(TASK INPUT Opens)
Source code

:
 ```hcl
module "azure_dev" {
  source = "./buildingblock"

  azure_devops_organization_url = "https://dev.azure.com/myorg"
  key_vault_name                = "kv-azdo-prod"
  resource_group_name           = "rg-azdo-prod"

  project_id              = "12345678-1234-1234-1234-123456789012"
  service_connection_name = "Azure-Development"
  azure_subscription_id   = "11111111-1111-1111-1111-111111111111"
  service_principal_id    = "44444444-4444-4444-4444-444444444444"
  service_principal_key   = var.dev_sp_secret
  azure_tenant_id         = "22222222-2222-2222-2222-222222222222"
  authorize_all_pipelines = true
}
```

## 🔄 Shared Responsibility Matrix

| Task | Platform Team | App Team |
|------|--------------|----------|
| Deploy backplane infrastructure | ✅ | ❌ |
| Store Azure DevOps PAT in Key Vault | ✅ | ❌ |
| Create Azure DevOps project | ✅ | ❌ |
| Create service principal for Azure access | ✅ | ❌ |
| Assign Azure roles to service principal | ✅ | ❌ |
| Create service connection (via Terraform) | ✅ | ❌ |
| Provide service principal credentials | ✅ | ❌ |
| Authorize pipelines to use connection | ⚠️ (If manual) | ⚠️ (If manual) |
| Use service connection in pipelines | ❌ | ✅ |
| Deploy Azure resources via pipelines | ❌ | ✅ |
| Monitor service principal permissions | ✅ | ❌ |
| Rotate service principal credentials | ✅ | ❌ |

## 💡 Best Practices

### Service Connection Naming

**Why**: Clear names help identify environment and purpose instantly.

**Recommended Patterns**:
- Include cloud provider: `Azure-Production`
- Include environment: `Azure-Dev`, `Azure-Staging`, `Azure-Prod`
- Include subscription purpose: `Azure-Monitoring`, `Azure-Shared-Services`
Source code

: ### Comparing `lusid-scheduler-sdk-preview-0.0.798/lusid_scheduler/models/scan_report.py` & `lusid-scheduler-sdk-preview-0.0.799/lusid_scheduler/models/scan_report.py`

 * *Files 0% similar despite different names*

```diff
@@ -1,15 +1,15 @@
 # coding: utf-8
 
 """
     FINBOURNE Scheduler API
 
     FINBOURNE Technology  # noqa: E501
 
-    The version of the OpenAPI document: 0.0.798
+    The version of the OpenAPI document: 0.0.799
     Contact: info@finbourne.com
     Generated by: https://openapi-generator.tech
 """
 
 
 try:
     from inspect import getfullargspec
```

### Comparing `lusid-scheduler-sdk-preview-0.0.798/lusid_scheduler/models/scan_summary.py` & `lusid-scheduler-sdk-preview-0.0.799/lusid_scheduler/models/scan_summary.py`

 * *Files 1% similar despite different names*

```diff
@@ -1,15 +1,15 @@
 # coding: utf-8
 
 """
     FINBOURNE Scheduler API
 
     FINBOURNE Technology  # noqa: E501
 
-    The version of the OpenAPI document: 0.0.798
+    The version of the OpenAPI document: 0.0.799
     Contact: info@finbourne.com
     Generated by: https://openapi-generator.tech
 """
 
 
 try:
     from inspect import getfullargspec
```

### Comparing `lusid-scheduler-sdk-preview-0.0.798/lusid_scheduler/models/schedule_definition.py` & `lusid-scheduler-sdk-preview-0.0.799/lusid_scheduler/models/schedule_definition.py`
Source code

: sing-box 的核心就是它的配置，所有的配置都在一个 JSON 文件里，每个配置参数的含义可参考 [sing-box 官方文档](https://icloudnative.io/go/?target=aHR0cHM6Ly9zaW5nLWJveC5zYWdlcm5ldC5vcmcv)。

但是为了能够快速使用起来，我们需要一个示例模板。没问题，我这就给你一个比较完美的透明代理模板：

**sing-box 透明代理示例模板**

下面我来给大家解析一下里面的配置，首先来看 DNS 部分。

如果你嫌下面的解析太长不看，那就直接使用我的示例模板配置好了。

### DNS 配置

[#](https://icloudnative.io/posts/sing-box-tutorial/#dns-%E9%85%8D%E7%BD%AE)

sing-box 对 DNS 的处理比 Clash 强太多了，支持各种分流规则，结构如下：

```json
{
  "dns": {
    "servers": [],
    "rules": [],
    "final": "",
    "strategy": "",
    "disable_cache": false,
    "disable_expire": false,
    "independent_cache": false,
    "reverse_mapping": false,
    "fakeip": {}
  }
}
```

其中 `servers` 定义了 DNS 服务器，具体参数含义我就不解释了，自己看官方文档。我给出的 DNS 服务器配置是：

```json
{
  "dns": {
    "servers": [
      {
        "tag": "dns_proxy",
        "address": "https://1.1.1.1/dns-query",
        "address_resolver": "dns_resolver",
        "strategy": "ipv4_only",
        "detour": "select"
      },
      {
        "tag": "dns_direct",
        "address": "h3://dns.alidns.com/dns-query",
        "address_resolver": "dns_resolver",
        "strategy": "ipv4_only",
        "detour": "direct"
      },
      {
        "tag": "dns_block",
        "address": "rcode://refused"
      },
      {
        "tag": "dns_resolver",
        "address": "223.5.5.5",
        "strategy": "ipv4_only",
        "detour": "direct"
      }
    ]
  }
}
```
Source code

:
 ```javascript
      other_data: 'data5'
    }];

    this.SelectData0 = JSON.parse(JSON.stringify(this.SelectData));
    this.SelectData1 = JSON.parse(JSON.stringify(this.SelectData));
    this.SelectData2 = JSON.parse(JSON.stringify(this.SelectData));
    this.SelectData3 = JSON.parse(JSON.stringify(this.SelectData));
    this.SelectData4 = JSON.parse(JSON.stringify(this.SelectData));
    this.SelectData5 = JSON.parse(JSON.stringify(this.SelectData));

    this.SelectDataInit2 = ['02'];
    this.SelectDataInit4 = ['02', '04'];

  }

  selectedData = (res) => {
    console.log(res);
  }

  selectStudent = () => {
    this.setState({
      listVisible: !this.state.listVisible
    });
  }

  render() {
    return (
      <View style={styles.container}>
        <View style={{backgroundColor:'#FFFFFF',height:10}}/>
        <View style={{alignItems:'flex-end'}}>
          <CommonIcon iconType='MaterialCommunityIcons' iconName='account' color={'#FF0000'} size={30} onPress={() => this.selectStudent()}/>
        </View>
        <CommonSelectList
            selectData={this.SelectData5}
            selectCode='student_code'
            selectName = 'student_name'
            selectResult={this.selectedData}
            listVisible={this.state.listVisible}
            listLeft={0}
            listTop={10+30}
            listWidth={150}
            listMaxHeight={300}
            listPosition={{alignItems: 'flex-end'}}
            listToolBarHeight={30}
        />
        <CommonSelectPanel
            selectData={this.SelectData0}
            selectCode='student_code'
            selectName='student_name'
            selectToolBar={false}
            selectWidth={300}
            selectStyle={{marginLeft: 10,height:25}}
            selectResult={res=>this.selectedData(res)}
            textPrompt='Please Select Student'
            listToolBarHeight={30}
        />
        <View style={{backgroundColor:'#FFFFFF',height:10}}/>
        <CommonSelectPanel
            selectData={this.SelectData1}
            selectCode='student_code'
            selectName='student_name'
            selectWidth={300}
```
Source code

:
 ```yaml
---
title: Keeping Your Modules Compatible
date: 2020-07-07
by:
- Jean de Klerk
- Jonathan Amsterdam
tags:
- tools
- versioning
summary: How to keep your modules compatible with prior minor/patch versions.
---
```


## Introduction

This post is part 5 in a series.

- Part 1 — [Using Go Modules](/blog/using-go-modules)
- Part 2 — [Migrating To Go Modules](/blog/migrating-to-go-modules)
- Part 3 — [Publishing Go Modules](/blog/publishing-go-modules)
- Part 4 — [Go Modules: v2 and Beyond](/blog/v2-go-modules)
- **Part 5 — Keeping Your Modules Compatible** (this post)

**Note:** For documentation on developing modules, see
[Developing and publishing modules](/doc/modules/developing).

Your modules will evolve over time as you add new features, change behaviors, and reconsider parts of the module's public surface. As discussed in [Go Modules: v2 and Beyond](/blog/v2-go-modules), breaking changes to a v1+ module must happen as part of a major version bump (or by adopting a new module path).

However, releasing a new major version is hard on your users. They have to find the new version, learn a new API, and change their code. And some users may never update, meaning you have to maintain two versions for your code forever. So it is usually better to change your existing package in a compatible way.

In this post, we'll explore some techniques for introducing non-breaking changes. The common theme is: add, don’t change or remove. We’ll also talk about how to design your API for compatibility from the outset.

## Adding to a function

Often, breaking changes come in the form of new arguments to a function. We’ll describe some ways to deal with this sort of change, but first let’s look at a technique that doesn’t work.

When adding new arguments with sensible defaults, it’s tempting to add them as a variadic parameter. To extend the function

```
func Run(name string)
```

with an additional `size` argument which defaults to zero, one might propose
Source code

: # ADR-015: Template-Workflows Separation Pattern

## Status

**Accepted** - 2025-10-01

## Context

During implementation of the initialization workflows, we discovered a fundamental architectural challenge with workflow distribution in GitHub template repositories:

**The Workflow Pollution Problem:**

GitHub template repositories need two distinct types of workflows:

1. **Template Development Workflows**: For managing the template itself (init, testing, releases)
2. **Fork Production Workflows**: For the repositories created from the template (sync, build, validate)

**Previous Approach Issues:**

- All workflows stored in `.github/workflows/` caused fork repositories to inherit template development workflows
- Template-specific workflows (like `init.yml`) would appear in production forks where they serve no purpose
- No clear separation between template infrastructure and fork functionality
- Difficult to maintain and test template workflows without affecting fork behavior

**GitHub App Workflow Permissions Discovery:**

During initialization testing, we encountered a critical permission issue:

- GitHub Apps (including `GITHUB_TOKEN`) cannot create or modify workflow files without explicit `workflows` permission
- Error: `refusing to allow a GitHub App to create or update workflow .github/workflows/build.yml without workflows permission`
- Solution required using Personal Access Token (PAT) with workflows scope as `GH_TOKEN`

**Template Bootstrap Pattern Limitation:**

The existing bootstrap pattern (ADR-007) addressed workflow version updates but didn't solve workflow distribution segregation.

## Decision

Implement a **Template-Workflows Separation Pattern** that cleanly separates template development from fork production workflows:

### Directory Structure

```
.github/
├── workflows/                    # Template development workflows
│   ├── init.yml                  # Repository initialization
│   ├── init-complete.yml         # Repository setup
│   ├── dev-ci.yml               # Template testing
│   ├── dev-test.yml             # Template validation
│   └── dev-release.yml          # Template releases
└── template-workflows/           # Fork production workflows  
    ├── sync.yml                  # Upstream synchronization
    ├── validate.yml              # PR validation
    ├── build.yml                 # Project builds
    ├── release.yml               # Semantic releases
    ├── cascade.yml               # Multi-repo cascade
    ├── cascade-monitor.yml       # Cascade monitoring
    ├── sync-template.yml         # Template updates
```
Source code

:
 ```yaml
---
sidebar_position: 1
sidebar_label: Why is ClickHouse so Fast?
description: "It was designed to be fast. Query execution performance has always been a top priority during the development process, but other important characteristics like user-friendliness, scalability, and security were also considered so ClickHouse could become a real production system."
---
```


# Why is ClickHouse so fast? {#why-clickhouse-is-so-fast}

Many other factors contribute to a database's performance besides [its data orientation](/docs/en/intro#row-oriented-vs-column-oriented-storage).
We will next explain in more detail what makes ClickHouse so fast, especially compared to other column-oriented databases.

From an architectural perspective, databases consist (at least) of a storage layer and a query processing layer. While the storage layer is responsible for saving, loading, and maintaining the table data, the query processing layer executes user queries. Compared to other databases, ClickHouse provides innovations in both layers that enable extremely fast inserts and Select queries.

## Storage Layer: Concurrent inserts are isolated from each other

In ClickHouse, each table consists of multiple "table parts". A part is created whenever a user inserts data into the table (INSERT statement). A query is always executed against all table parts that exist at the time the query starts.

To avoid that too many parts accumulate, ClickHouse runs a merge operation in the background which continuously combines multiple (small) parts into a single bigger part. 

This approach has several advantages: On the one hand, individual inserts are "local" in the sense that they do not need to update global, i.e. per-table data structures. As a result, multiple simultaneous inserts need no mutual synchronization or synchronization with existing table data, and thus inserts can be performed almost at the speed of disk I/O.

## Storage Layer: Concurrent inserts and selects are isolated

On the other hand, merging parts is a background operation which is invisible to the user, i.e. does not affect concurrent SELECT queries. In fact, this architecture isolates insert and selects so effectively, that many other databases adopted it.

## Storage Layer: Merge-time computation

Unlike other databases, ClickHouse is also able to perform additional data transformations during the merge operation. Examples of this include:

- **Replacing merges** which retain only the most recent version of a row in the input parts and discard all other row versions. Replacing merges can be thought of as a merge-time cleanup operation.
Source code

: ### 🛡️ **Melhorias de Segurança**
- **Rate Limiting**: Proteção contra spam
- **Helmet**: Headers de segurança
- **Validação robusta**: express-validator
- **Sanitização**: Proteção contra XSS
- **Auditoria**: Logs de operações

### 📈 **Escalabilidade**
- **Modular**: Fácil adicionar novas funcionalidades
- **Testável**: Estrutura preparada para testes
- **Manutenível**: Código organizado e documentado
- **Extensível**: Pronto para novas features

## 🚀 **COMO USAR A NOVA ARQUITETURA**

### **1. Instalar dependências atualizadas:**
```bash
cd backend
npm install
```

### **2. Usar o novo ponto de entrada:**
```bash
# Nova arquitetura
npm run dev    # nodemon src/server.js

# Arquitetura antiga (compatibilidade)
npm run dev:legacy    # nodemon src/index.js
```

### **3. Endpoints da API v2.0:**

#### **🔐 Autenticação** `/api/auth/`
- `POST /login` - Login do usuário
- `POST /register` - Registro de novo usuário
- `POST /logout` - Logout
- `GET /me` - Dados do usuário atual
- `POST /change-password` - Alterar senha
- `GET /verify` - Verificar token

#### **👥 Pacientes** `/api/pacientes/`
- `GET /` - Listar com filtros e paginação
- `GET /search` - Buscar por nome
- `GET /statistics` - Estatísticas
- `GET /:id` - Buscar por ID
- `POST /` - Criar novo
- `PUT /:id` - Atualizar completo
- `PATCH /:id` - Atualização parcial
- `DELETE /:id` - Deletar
(TASK INPUT Closes)
» YOUR OBJECTIVE: Lines from the entries that contain the string "alignItems" are what must be copied.

» ANSWER BELOW:
        <View style={{alignItems:'flex-end'}}>
            listPosition={{alignItems: 'flex-end'}}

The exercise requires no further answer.